━━━━━ Task input ━━━━━

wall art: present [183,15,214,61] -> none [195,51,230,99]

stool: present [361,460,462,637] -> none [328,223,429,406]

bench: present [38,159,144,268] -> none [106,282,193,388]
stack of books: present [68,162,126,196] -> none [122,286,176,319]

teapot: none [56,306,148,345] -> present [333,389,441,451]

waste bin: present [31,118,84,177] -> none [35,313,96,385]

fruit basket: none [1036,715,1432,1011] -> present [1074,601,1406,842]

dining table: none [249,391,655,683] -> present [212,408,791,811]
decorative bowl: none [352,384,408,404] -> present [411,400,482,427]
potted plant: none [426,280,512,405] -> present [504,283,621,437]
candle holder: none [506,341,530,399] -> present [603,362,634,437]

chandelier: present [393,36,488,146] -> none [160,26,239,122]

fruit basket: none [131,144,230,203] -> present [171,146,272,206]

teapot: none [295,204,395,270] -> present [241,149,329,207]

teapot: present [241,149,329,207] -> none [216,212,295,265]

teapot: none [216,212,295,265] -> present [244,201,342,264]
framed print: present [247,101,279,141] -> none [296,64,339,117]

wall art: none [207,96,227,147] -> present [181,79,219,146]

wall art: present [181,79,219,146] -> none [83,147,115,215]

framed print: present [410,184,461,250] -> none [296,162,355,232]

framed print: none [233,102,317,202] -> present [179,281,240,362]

━━━━━

Assignment: Write out, word for word, all lines from the line that holds "chandelier: present [393,36,488,146]" through the last line of the listing, with both end lines kept.

Your response:
chandelier: present [393,36,488,146] -> none [160,26,239,122]

fruit basket: none [131,144,230,203] -> present [171,146,272,206]

teapot: none [295,204,395,270] -> present [241,149,329,207]

teapot: present [241,149,329,207] -> none [216,212,295,265]

teapot: none [216,212,295,265] -> present [244,201,342,264]
framed print: present [247,101,279,141] -> none [296,64,339,117]

wall art: none [207,96,227,147] -> present [181,79,219,146]

wall art: present [181,79,219,146] -> none [83,147,115,215]

framed print: present [410,184,461,250] -> none [296,162,355,232]

framed print: none [233,102,317,202] -> present [179,281,240,362]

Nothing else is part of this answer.